The doctor in this movie said 24 weeks is the cut off in the state of California, so there are states where you can go further. I think New Mexico is a big one, if you have to go past. It’s not a procedure that people do because they just don’t want the baby. They do it, because usually there’s a serious issue.
DBW: Thanks for bringing this film forward. I am really looking forward to the Heartland Film Festival audience having a chance to experience the film. I think you’re producer Jane Kelly Kosek is coming to Heartland, so that will be good.

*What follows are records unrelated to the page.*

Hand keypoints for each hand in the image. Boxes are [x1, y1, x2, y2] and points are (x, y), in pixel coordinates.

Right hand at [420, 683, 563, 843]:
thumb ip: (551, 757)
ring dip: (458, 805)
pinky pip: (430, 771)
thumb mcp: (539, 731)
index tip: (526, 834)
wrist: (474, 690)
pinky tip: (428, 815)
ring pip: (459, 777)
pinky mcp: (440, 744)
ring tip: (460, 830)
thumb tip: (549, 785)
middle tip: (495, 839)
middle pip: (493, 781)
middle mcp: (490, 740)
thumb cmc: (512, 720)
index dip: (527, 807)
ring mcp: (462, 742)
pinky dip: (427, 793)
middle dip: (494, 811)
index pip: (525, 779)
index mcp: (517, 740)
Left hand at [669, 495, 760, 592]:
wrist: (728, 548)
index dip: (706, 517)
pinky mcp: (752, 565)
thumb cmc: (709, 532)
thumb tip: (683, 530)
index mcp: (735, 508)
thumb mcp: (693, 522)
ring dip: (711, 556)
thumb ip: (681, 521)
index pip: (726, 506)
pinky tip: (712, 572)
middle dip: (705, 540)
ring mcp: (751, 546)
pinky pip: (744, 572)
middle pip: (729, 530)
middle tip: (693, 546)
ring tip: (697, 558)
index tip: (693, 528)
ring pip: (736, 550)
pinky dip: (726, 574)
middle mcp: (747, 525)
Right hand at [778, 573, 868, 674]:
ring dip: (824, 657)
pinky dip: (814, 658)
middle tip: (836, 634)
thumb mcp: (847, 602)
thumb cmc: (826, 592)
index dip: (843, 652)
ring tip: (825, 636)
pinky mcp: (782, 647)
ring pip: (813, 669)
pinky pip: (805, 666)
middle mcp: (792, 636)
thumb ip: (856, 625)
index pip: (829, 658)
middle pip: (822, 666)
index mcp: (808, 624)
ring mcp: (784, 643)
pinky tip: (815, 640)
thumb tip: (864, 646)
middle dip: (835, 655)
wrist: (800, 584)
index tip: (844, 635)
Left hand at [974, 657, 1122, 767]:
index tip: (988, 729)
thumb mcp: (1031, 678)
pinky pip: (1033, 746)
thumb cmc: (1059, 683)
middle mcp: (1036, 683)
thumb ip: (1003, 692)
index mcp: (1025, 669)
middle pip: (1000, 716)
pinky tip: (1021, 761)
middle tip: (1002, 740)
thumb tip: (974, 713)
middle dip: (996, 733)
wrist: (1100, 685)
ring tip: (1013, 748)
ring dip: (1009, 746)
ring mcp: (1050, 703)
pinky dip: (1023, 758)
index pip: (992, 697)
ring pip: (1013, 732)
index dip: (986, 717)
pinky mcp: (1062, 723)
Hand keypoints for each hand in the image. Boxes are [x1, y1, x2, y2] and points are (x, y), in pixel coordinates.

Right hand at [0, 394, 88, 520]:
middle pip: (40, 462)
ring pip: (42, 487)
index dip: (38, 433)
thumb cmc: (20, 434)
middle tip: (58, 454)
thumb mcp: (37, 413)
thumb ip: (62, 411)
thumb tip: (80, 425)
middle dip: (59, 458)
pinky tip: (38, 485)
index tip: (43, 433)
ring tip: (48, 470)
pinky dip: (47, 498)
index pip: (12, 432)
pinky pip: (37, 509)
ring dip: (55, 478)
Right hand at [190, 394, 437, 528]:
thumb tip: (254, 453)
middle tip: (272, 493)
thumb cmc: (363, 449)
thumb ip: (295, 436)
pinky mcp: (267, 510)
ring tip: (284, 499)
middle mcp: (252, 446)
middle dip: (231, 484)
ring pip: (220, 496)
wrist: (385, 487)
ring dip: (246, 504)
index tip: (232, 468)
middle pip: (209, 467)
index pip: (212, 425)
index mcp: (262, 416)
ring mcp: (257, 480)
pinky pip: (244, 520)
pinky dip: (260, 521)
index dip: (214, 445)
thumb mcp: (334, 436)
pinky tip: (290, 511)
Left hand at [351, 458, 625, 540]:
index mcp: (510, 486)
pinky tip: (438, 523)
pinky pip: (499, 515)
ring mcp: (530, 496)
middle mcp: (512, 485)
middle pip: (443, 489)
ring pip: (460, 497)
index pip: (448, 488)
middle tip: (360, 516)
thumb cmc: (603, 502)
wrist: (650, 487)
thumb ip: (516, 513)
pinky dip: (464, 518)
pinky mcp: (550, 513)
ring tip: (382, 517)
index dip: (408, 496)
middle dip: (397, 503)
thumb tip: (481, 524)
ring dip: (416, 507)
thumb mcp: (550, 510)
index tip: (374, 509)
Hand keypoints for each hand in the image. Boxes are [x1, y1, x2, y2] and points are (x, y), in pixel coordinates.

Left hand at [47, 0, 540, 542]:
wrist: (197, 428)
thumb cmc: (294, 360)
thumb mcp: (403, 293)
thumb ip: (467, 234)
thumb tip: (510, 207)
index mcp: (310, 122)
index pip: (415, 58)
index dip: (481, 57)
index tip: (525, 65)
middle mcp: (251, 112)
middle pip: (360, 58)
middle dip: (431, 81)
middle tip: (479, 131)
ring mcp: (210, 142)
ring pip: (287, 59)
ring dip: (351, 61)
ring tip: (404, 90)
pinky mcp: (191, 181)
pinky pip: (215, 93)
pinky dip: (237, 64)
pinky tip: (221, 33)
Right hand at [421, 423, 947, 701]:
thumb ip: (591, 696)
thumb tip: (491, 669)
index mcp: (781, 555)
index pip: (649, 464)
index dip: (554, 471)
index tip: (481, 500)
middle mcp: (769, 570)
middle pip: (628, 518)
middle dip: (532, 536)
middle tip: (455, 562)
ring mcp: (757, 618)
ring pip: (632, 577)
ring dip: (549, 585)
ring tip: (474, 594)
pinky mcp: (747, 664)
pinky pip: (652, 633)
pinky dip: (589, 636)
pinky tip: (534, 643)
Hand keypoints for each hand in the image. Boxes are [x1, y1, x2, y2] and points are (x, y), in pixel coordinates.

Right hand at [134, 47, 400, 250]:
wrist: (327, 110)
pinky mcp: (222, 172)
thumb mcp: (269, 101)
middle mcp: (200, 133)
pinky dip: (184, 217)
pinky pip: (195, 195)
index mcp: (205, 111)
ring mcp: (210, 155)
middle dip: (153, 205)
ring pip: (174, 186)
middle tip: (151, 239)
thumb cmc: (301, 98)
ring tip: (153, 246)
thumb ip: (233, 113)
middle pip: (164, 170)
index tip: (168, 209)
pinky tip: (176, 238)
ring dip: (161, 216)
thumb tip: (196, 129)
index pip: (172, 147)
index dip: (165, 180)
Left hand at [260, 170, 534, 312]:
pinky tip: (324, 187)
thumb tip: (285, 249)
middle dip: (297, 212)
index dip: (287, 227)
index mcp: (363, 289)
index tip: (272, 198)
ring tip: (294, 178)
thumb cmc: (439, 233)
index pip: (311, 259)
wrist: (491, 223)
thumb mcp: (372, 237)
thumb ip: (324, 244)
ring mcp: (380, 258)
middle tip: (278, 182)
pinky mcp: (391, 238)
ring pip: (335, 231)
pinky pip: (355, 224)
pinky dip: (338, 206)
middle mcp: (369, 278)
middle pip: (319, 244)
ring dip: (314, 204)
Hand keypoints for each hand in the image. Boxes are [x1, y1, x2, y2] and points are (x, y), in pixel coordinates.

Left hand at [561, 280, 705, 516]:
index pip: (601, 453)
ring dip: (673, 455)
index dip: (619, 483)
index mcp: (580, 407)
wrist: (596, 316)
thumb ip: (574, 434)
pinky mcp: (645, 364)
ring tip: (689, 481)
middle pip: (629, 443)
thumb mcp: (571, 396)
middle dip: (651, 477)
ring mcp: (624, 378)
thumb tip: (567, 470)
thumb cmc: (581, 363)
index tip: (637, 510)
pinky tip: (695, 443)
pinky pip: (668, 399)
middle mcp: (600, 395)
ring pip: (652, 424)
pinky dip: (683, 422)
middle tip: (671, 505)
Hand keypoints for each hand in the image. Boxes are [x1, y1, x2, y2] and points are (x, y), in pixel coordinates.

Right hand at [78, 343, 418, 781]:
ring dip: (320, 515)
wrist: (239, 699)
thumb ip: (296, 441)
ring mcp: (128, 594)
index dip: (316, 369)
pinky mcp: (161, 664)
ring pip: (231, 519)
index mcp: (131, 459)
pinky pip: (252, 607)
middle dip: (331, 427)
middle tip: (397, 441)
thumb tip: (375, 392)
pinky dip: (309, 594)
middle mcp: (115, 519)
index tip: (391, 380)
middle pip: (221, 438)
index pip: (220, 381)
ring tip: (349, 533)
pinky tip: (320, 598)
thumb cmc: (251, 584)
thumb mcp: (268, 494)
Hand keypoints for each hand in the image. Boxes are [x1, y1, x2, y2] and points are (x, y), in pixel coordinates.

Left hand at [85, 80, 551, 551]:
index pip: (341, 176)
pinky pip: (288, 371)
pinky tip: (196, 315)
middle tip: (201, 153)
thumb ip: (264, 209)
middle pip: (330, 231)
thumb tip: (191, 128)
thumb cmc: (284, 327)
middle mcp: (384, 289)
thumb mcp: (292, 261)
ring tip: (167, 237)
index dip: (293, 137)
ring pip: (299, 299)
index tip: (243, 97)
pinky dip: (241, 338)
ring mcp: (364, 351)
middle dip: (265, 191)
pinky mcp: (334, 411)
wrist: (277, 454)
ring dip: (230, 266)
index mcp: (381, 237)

LP: We know Indiana has some of the toughest abortion laws in the country, so we hope people will come out and watch the film and explore the topic with us.
DBW: Do you have any other projects you’re working on? Anything for the future?
LP: I do. I’m working on a number of things, but I’m currently adapting a book by Ursula Le Guin, so I’m working on that pretty heavily.
DBW: I love her work. That’s awesome. Good luck with it. This is really good. The #DirectedbyWomen initiative tries to inspire appreciation for films by women directors. So many people aren’t really aware of all of the wonderful filmmakers that are out there.
LP: That’s awesome.
DBW: I wonder if you have any women directors whose work you’d really love film lovers to know about and appreciate.
LP: There are so many. I love Andrea Arnold’s work.
DBW: Yeah. Me too.
LP: She’s amazing. I love all her films. They’re so brilliant. I love Mira Nair and Deepa Mehta—both of them are great. I also love Sofia Coppola’s work. I think it’s very interesting and visual and takes you to this other kind of world.
DBW: Yeah. That’s good. Thanks so much for taking time to talk about your work. Keep me posted. I really love your work and always love to share.